Kegagalan untuk mencapai tujuan , haruslah
dipandang sebagai petunjuk bahwa tujuan tersebut mungkin salah atau setidak-
tidaknya salah defenisinya. Maka asumsinya adalah bahwa tujuan harus lebih
bersifat ekonomis daripada moral. Jika suatu tujuan tidak dapat dicapai sebuah
percobaan berulang-ulang maka orang harus berasumsi bahwa tujuan itu salah. Dan
tidak dapat dibenarkan menganggap kegagalan sebagai alasan yang tepat untuk
mencoba sekali lagi dan seterusnya. Oleh karena itu kegagalan seyogianya
dijadikan alasan yang paling tidak masuk akal( Crime Facia) untuk menyangsikan
kesalahan sasaran tersebut- berlawanan sekali
keyakinan dari lembaga pelayanan
masyarakat pada umumnya.
4. Akhirnya,
lembaga pelayanan masyarakat perlu mengembangkan pencarian yang konstan atas
peluang inovatif di dalam kebijakan dan prakteknya.
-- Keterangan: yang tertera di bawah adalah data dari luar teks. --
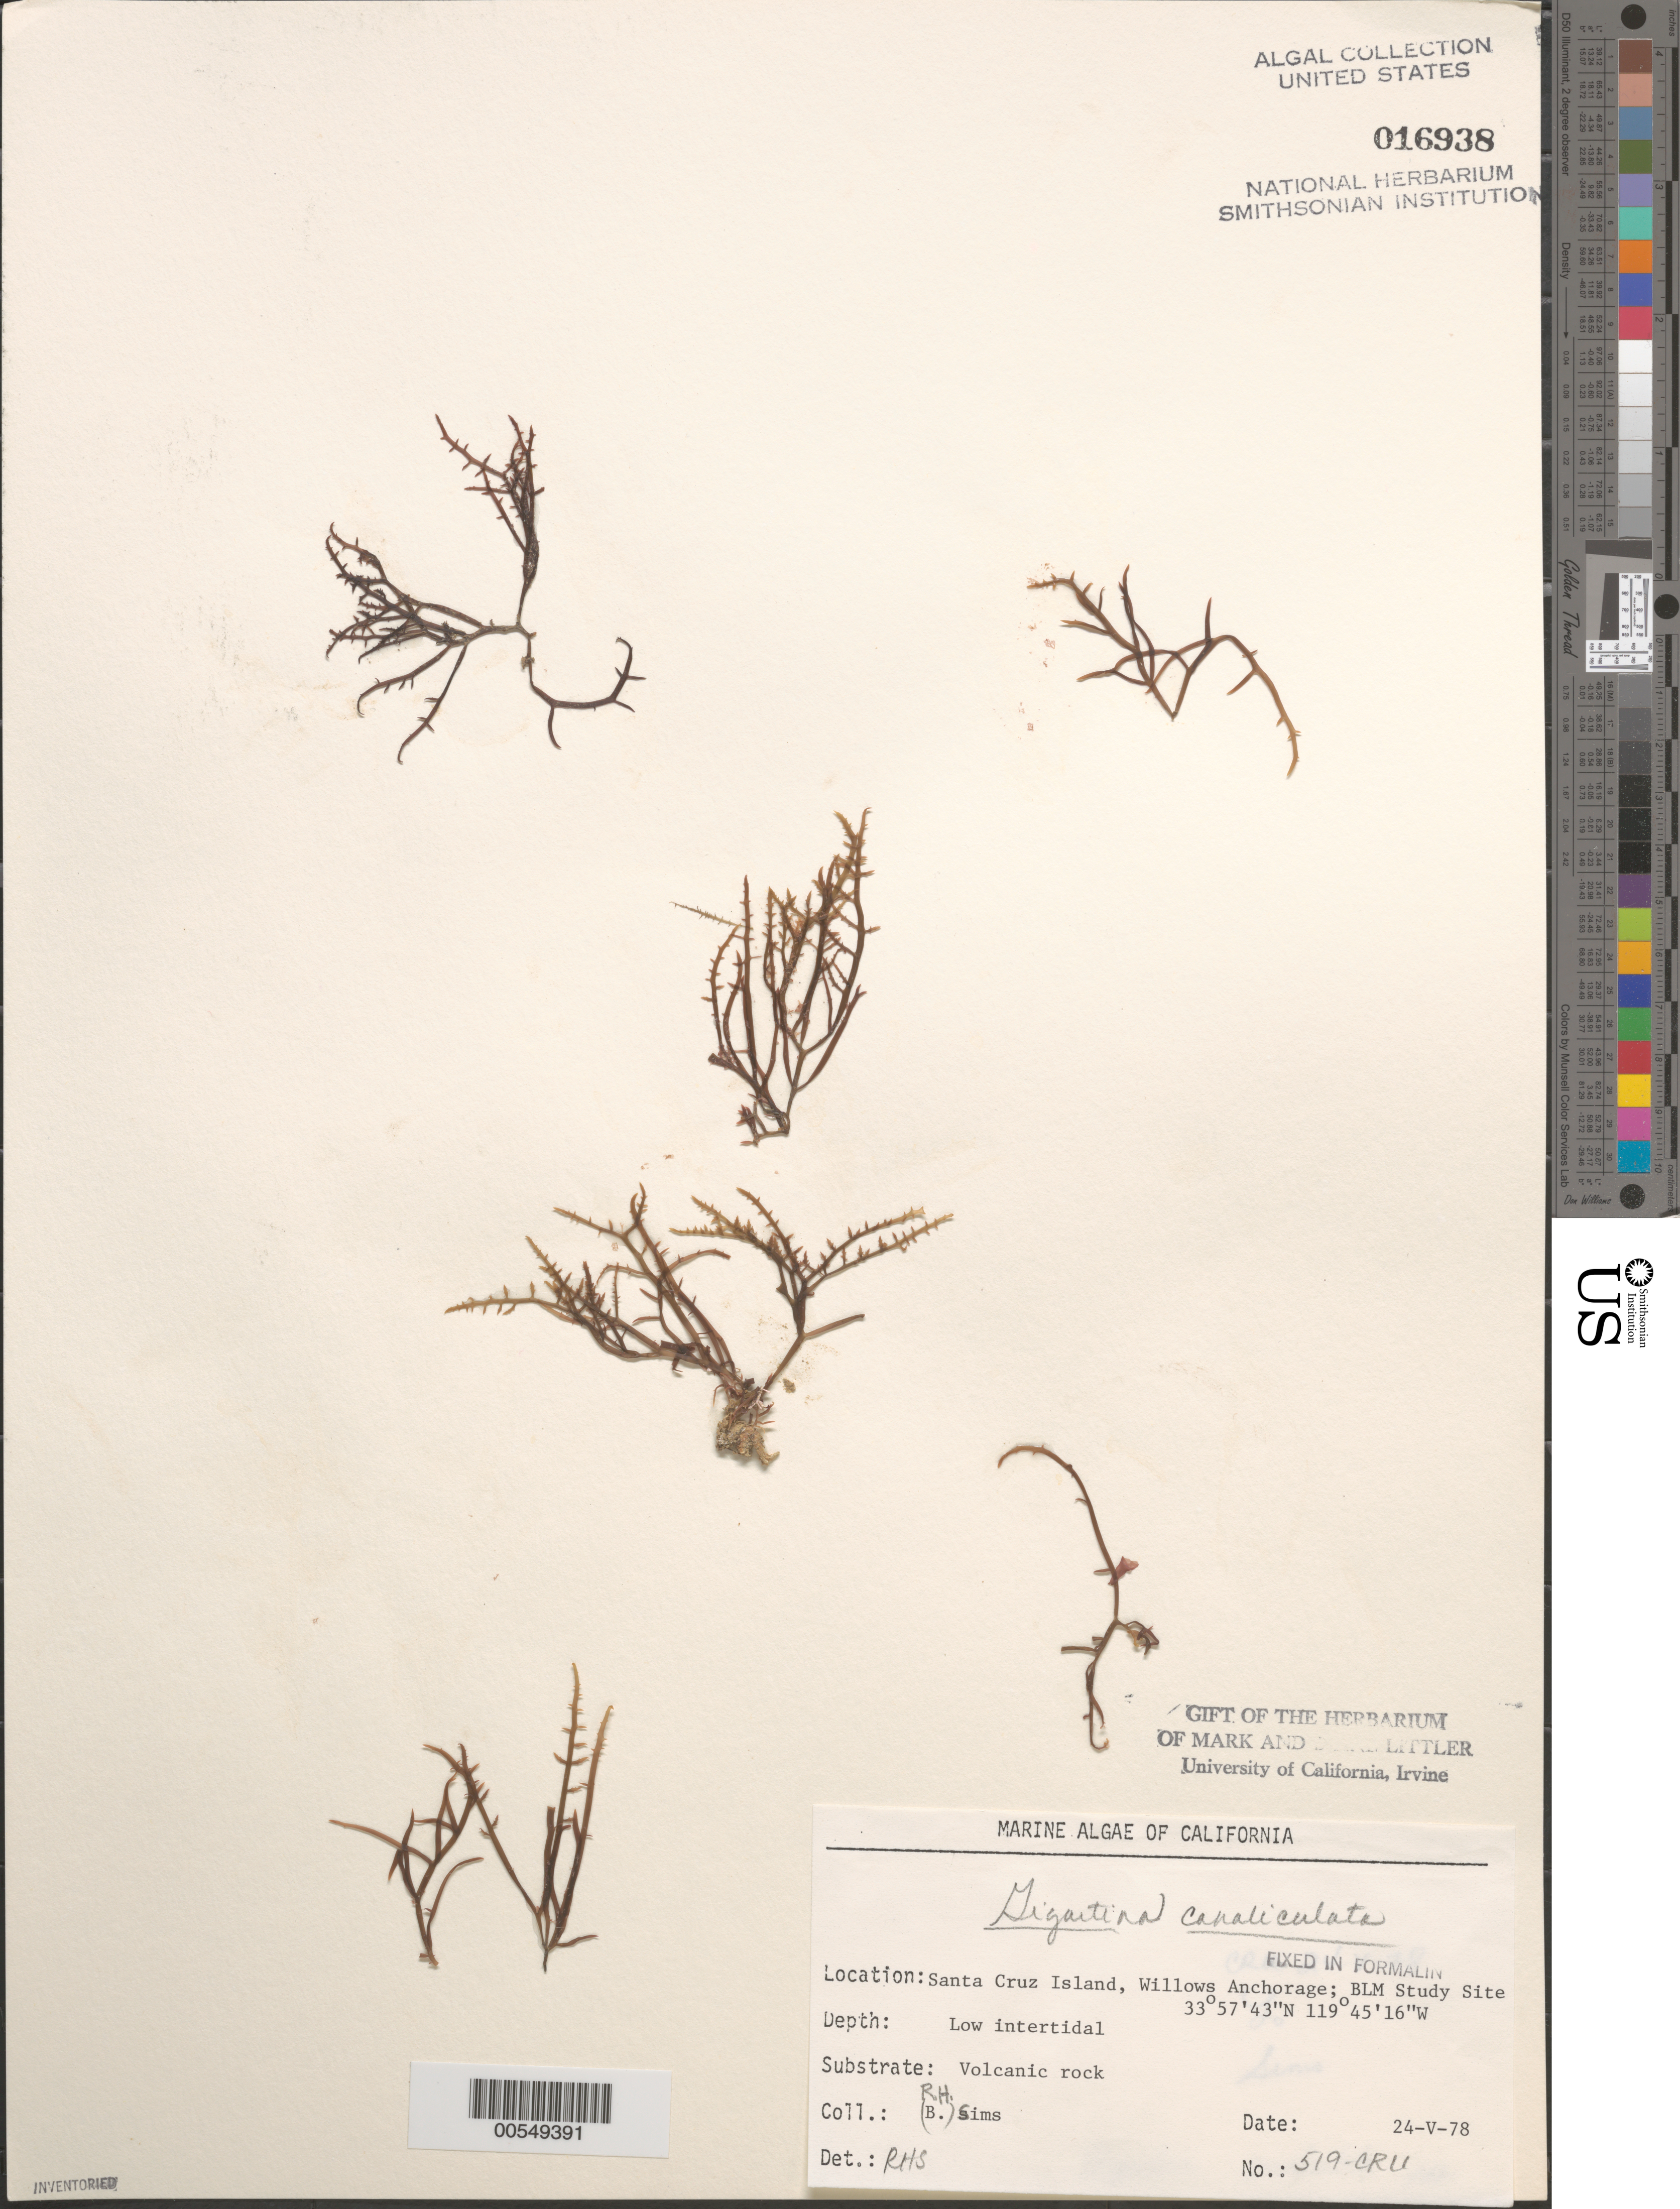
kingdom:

Setiap lembaga pelayanan
masyarakat harus mampu meluhat perubahan sebagai suatu peluuang dan bukan
sebagai suatu ancaman.
Lembaga pelayanan
masyarakat yang berinovasi seperti disebutkan
dalam halaman terdahulu berhasil karena menerapkan aturan dasar ini.
Dalam beberapa tahun
setelah Perang Dunia II, Gereja Katolik Romawi
di Amerika Serikat untuk pertama kali dihadapkan dengan masalah
munculnya dengan pesat orang Katolik awam yang berpendidikan tinggi. Sebagian
besar keuskupan Katolik dan sudah barang tentu juga sebagian besar lembaga
Gereja Katolik Romawi merasakan hal itu sebagai ancaman atau setidak-tidaknya
sebagai suatu masalah baru. Dengan munculnya orang Katolik awam yang
berpendidikan itu maka penerimaan uskup dan pendeta tidak dapat lagi dipastikan
seperti yang sudah-sudah. Namun, tidak ada tempat bagi orang Katolik awam ini
dalam struktur dan pemerintahan Gereja. Demikian pula, semua keuskupan Katolik Roma di Amerika Serikat semenjak
sekitar tahun 1965 atau 1970 menghadapi penurunan tajam dalam jumlah
orang-orang muda untuk menjadi pendeta- dan mereka merasakan hal ini sebagai
suatu ancaman. Hanya ada sebuah keuskupan Agung Katolik yang melihat kedua
masalah ini sebagai peluang. (hasilnya adalah keskupan tersebut malah menghadapi
problema yang berbeda. Pendeta muda dari seluruh Amerika serikat ingin
bergabung karena dalam keuskupan yang satu ini para pendeta mendapat tugas
sesuai dengn keterampilan yang dimilikinya yang menjadi daya tarik mereka
menjadi pendeta).
Lincoln, Nebraska, 120
tahun yang lalu adalah kota pertama di wilayah Barat yang mengambil alih usaha
pelayanan umum seperti usaha pelayanan transportasi umum, tenaga listrik, gas ,
air minum dan lain-lain, menjadi milik pemerintah kotamadya. Dalam sepuluh
tahun terakhir ini, dibawah pemerintahan walikota wanita, Helen Bosalis, ia
mulai menswastakan usaha pelayanan seperti pengangkutan sampah,transport
sekolah dan sejumlah besar kegiatan lain. Kotamadaya Lincoln menyediakan uang
dan bisnis swasta mengajukan penawaran untuk mendapatkan kontrak dengan
demikian terjadi penghematan yang besar dala anggaran belanja dan sekaligus
berarti peningkatan yang besar dalam pelayanan.
Apa yang dilihat oleh
Helen Boosalis di Lincoln adalah peluang untuk memisahkan antara “penyedia”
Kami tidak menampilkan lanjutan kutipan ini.